Drone strike, which killed Taliban chief, comes five years after US special forces killed Osama bin Laden in another Pakistani city.
Pakistan accused the United States on Sunday of violating its sovereignty with a drone strike targeting the leader of the Afghan Taliban, in perhaps the most high-profile US incursion into Pakistani territory since the 2011 raid to kill Osama bin Laden.
Afghanistan said the attack killed Mullah Akhtar Mansour, which, if confirmed, could trigger a succession battle within an insurgency that has proved resilient despite a decade and a half of US military deployments to Afghanistan.
Afghan Taliban commander Sirajuddin Haqqani, a possible successor to Mansour, would likely prove an even more implacable foe of Afghan government forces and their US allies.

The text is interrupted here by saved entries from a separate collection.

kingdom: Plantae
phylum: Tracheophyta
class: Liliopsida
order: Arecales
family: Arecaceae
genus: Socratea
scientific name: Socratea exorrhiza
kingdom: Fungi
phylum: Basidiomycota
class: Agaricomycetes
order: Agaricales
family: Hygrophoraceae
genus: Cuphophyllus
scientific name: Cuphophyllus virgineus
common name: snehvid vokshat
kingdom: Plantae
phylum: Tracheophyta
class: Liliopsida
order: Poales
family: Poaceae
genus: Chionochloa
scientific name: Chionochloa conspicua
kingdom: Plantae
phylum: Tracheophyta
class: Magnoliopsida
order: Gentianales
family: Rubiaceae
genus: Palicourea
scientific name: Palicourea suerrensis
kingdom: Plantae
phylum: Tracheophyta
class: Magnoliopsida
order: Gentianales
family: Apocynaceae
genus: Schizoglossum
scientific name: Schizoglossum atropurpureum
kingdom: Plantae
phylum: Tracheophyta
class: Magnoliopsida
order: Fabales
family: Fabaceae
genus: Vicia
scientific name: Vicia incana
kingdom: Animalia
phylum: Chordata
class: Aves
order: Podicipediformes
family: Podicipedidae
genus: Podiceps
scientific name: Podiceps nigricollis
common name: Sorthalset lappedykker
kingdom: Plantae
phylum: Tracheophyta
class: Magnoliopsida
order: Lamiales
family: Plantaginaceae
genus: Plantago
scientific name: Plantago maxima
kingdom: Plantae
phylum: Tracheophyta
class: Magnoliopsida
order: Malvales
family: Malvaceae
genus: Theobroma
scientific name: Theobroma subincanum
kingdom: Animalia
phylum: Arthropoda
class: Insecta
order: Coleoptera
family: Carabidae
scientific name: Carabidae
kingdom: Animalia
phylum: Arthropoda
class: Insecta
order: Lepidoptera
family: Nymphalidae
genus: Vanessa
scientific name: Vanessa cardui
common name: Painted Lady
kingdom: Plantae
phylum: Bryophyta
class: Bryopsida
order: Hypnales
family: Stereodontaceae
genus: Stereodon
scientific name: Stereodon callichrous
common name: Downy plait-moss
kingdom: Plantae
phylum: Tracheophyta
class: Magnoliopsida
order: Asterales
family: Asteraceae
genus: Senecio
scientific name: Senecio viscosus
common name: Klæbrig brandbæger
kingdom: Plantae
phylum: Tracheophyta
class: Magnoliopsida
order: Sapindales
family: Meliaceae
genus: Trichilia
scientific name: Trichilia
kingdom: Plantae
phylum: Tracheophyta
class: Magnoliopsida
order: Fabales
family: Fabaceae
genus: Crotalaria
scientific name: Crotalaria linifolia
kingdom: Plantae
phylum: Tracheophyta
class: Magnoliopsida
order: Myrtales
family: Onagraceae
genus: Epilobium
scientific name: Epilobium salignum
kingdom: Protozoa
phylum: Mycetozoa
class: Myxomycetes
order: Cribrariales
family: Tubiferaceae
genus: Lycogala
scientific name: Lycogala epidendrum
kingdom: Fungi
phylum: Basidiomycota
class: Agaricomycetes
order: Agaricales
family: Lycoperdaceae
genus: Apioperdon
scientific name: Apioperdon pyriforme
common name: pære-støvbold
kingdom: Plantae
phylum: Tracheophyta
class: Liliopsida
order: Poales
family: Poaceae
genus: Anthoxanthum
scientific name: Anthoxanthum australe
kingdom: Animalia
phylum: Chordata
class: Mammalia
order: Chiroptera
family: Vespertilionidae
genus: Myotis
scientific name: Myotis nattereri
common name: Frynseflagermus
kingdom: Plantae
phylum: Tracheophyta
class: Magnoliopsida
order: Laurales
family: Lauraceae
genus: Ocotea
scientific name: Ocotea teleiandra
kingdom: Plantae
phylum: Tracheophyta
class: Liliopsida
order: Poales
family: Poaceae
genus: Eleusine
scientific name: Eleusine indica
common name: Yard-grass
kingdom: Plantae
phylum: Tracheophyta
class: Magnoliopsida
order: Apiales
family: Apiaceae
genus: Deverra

Still, the Saturday drone strike showed the United States was prepared to go after the Taliban leadership in Pakistan, which the government in Kabul has repeatedly accused of sheltering the insurgents.
Pakistan protested on Sunday, saying the US government did not inform Prime Minister Nawaz Sharif beforehand.
"This is a violation of Pakistan's sovereignty," Sharif told reporters in London.
US official, speaking on condition of anonymity, acknowledged that Washington only notified Pakistan after the strike.
It was unclear how long Mansour might have been inside Pakistan before the strike. Pakistan's Foreign Ministry disclosed that a passport found at the site of the strike, bearing a different name, carried a valid Iranian visa.
These pictures have been shared on Twitter and Facebook, confirming he came from Iran and was also carrying Pakistani documents.
The Foreign Ministry added that the purported passport holder was believed to have returned to Pakistan from Iran on Saturday, the day of the drone strike targeting Mansour. Photos of the passport, bearing the name Wali Muhammad, seen by Reuters showed a passing resemblance to some of the old photos available of Mansour.
If it is confirmed that Mansour had travelled to Iran before his death, it would raise new questions about the Taliban's use of neighbouring territories, including Iran.
People on social media have already started to wonder what the Taliban leader was doing in Iran. And why wasn't he killed there.